### Request
Repeat word for word the passage of the title insurance text from "Did you know…that" up to and including "protects your clients.".

### Text extract
'''

Did you know…that not only are there 50 Ways to Leave Your Lover, but there are at least 50 ways to lose your home? Title insurance protects homeowners from all of them.
With TRID going into effect tomorrow, Saturday, October 3, 2015, there is an increased emphasis on educating consumers about title insurance. The new closing disclosure form labels owner’s title insurance as “optional.” As your client’s first line of communication, this means you will likely receive more questions regarding title insurance. To help you answer those questions, this week we are providing you with a refresher on the most common ways title insurance protects your clients.
While there are a host of title defects that even the most careful title search will not reveal, probably the most common way title insurance is used is to insure against unreleased deeds of trusts or prior owner liens. Anecdotally, prior owner unreleased deeds of trusts come up in about 25% of titles that we review. If we are not able to obtain a release, in many cases we can ask the current title insurer for a letter of indemnity and proceed to settlement without delay or requiring the seller to obtain a bond for the unreleased deed of trust.

'''

Data entries:
'''

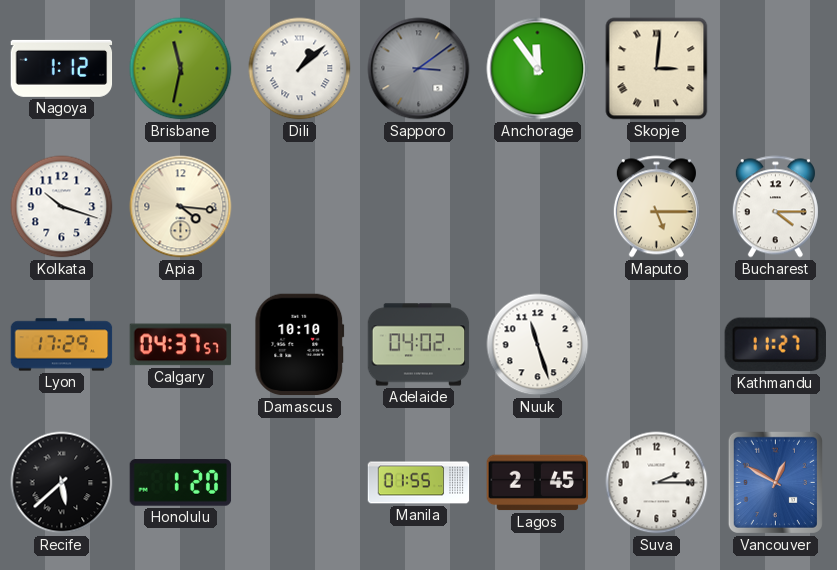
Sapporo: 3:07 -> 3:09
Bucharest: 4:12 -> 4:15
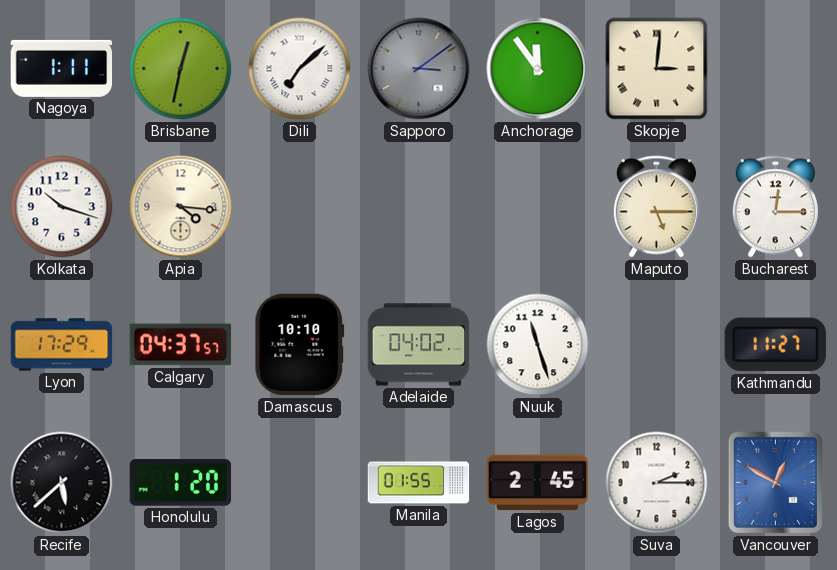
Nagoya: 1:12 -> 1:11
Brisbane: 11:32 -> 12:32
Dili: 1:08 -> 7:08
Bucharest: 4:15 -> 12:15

'''
'''

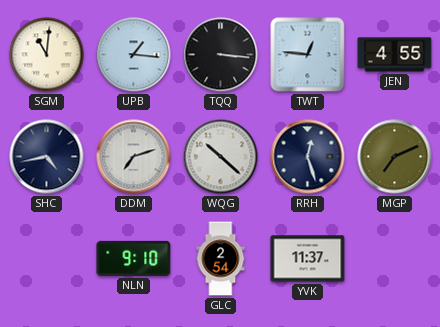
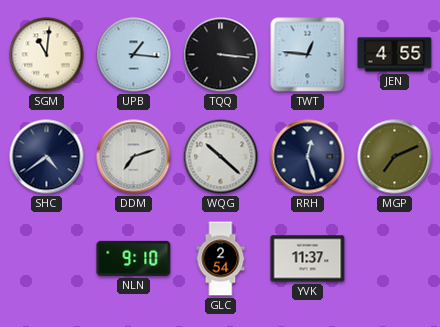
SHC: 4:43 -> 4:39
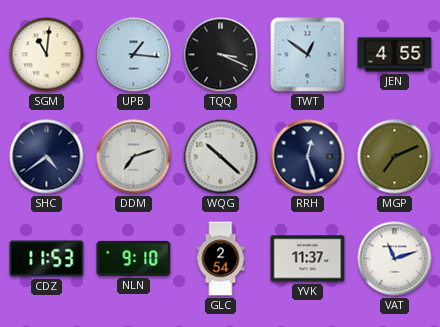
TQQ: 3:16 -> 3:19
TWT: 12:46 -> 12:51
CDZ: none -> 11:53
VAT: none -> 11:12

'''

### Problem solution
Did you know…that not only are there 50 Ways to Leave Your Lover, but there are at least 50 ways to lose your home? Title insurance protects homeowners from all of them.
With TRID going into effect tomorrow, Saturday, October 3, 2015, there is an increased emphasis on educating consumers about title insurance. The new closing disclosure form labels owner’s title insurance as “optional.” As your client’s first line of communication, this means you will likely receive more questions regarding title insurance. To help you answer those questions, this week we are providing you with a refresher on the most common ways title insurance protects your clients.